§ Written task a: Copy the rows below word for word, from the first line of the rows up to and including the line with "ondergrond goed schoon en droog maken".

§ Provided text:

Terminal Automation with pilotty

CRITICAL: Argument Positioning

All flags (--name, -s, --format, etc.) MUST come BEFORE positional arguments:

bash

# CORRECT - flags before command/arguments
pilotty spawn --name myapp vim file.txt
pilotty key -s myapp Enter
pilotty snapshot -s myapp --format text

# WRONG - flags after command (they get passed to the app, not pilotty!)
pilotty spawn vim file.txt --name myapp   # FAILS: --name goes to vim
pilotty key Enter -s myapp                # FAILS: -s goes nowhere useful

This is the #1 cause of agent failures. When in doubt: flags first, then command/args.

Quick start

bash

pilotty spawn vim file.txt        # Start TUI app in managed session
pilotty wait-for "file.txt"       # Wait for app to be ready
pilotty snapshot                  # Get screen state with UI elements
pilotty key i                     # Enter insert mode
pilotty type "Hello, World!"      # Type text
pilotty key Escape                # Exit insert mode
pilotty kill                      # End session

Core workflow

•Spawn: pilotty spawn <command> starts the app in a background PTY
•Wait: pilotty wait-for <text> ensures the app is ready
•Snapshot: pilotty snapshot returns screen state with detected UI elements
•Understand: Parse elements[] to identify buttons, inputs, toggles
•Interact: Use keyboard commands (key, type) to navigate and interact
•Re-snapshot: Check content_hash to detect screen changes

Commands

Session management

bash

pilotty spawn <command>           # Start TUI app (e.g., pilotty spawn htop)
pilotty spawn --name myapp <cmd>  # Start with custom session name (--name before command)
pilotty kill                      # Kill default session
pilotty kill -s myapp             # Kill specific session
pilotty list-sessions             # List all active sessions
pilotty daemon                    # Manually start daemon (usually auto-starts)
pilotty shutdown                  # Stop daemon and all sessions
pilotty examples                  # Show end-to-end workflow example

Screen capture

bash

pilotty snapshot                  # Full JSON with text content and elements
pilotty snapshot --format compact # JSON without text field
pilotty snapshot --format text    # Plain text with cursor indicator
pilotty snapshot -s myapp         # Snapshot specific session

# Wait for screen to change (eliminates need for sleep!)
HASH=$(pilotty snapshot | jq '.content_hash')
pilotty key Enter
pilotty snapshot --await-change $HASH           # Block until screen changes
pilotty snapshot --await-change $HASH --settle 50  # Wait for 50ms stability

Input

bash

pilotty type "hello"              # Type text at cursor
pilotty type -s myapp "text"      # Type in specific session

pilotty key Enter                 # Press Enter
pilotty key Ctrl+C                # Send interrupt
pilotty key Escape                # Send Escape
pilotty key Tab                   # Send Tab
pilotty key F1                    # Function key
pilotty key Alt+F                 # Alt combination
pilotty key Up                    # Arrow key
pilotty key -s myapp Ctrl+S       # Key in specific session

# Key sequences (space-separated, sent in order)

§ Record set:
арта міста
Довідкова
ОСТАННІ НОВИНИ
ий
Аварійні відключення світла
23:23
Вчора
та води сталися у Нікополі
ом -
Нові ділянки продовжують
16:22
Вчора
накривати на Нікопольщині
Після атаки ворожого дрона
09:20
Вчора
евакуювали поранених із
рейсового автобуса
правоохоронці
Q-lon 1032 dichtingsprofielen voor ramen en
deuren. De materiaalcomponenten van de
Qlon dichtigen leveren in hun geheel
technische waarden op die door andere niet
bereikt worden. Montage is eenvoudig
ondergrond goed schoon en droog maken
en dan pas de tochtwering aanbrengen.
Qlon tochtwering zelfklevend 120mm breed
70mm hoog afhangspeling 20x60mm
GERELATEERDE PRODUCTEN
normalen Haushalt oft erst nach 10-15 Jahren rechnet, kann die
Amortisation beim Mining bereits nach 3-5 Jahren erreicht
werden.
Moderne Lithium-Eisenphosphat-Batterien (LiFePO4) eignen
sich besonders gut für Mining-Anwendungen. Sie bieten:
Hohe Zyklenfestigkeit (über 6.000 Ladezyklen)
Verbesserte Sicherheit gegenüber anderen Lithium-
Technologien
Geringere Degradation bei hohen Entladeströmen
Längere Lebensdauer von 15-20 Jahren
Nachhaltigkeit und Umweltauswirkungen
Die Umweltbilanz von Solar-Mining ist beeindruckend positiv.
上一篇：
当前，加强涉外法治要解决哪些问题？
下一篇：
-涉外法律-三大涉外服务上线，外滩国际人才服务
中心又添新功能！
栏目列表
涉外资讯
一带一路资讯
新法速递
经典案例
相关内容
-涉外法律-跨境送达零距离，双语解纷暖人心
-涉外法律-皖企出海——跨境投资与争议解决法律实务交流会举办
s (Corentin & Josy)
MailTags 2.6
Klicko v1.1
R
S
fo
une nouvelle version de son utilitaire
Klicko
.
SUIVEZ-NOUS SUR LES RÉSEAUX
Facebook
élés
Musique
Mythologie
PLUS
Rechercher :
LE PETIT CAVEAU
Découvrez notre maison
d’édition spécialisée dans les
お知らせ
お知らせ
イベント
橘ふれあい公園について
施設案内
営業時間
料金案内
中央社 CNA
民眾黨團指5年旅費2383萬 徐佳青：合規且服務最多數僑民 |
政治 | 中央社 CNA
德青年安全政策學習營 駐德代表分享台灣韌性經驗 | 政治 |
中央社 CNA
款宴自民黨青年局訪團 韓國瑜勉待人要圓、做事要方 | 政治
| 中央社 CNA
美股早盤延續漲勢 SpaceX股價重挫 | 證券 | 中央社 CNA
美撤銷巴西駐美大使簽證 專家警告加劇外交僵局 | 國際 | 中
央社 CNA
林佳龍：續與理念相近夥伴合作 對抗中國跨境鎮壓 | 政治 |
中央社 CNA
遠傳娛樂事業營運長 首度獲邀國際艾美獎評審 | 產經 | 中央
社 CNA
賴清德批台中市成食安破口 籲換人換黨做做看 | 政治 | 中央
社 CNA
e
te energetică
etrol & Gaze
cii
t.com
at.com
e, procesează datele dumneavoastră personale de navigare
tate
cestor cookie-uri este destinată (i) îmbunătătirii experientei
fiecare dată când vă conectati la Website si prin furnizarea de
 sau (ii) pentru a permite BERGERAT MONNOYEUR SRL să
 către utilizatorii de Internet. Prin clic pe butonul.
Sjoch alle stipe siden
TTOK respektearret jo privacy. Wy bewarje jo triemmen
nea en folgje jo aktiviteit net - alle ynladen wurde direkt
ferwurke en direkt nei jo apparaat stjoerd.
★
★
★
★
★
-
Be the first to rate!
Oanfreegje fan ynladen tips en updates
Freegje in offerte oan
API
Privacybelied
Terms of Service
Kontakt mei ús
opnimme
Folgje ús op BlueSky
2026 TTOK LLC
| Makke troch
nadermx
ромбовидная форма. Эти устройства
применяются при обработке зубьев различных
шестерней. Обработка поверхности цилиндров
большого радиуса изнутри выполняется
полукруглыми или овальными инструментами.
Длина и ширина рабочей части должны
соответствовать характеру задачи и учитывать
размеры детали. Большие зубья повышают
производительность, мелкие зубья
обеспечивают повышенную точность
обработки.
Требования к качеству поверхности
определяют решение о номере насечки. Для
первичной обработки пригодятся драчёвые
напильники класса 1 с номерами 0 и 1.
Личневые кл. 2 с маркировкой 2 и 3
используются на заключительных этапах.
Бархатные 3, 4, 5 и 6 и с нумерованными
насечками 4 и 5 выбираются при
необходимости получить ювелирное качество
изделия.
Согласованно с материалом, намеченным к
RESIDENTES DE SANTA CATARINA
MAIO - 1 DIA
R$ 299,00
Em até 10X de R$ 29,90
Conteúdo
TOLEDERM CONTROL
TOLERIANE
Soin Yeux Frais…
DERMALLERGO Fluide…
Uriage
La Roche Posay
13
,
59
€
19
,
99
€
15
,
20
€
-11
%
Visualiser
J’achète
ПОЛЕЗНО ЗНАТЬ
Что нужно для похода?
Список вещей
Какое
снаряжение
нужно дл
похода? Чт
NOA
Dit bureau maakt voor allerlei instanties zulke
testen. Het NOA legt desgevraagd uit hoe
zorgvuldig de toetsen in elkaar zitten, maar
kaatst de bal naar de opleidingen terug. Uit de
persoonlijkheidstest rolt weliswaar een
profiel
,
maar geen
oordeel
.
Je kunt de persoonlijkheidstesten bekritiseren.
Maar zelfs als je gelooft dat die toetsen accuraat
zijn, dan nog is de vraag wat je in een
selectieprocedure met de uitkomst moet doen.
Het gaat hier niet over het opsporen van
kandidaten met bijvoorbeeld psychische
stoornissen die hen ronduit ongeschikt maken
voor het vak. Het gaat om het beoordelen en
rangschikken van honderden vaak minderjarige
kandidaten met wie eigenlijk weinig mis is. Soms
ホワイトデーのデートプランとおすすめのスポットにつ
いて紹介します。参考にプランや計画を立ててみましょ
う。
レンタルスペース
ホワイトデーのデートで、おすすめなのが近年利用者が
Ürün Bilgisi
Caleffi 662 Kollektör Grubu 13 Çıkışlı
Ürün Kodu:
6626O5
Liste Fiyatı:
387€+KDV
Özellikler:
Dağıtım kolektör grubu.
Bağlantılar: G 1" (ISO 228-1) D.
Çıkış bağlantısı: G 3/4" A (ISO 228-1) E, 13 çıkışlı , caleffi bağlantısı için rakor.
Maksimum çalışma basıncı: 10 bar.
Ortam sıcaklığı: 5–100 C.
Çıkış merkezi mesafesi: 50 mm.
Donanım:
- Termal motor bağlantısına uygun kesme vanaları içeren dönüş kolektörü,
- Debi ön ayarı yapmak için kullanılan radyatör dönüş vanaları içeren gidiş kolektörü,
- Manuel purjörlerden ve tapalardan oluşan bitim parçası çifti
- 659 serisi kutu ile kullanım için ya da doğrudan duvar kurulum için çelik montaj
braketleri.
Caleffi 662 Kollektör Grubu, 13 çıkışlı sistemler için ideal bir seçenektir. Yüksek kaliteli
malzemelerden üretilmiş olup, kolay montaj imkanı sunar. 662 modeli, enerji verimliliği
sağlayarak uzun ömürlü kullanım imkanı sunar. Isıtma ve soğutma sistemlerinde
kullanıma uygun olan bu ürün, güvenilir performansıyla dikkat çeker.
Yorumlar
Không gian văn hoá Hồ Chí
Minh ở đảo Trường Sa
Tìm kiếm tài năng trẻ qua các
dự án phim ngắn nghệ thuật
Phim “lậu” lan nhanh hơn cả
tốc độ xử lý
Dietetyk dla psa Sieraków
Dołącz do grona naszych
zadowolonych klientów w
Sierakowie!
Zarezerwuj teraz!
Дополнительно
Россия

§ Written task b: Translate this sentence from the pilotty page above into Spanish: "This is the #1 cause of agent failures."

§ Output a:
арта міста
Довідкова
ОСТАННІ НОВИНИ
ий
Аварійні відключення світла
23:23
Вчора
та води сталися у Нікополі
ом -
Нові ділянки продовжують
16:22
Вчора
накривати на Нікопольщині
Після атаки ворожого дрона
09:20
Вчора
евакуювали поранених із
рейсового автобуса
правоохоронці
Q-lon 1032 dichtingsprofielen voor ramen en
deuren. De materiaalcomponenten van de
Qlon dichtigen leveren in hun geheel
technische waarden op die door andere niet
bereikt worden. Montage is eenvoudig
ondergrond goed schoon en droog maken

§ Output b: Esta es la causa n.º 1 de los fallos de los agentes.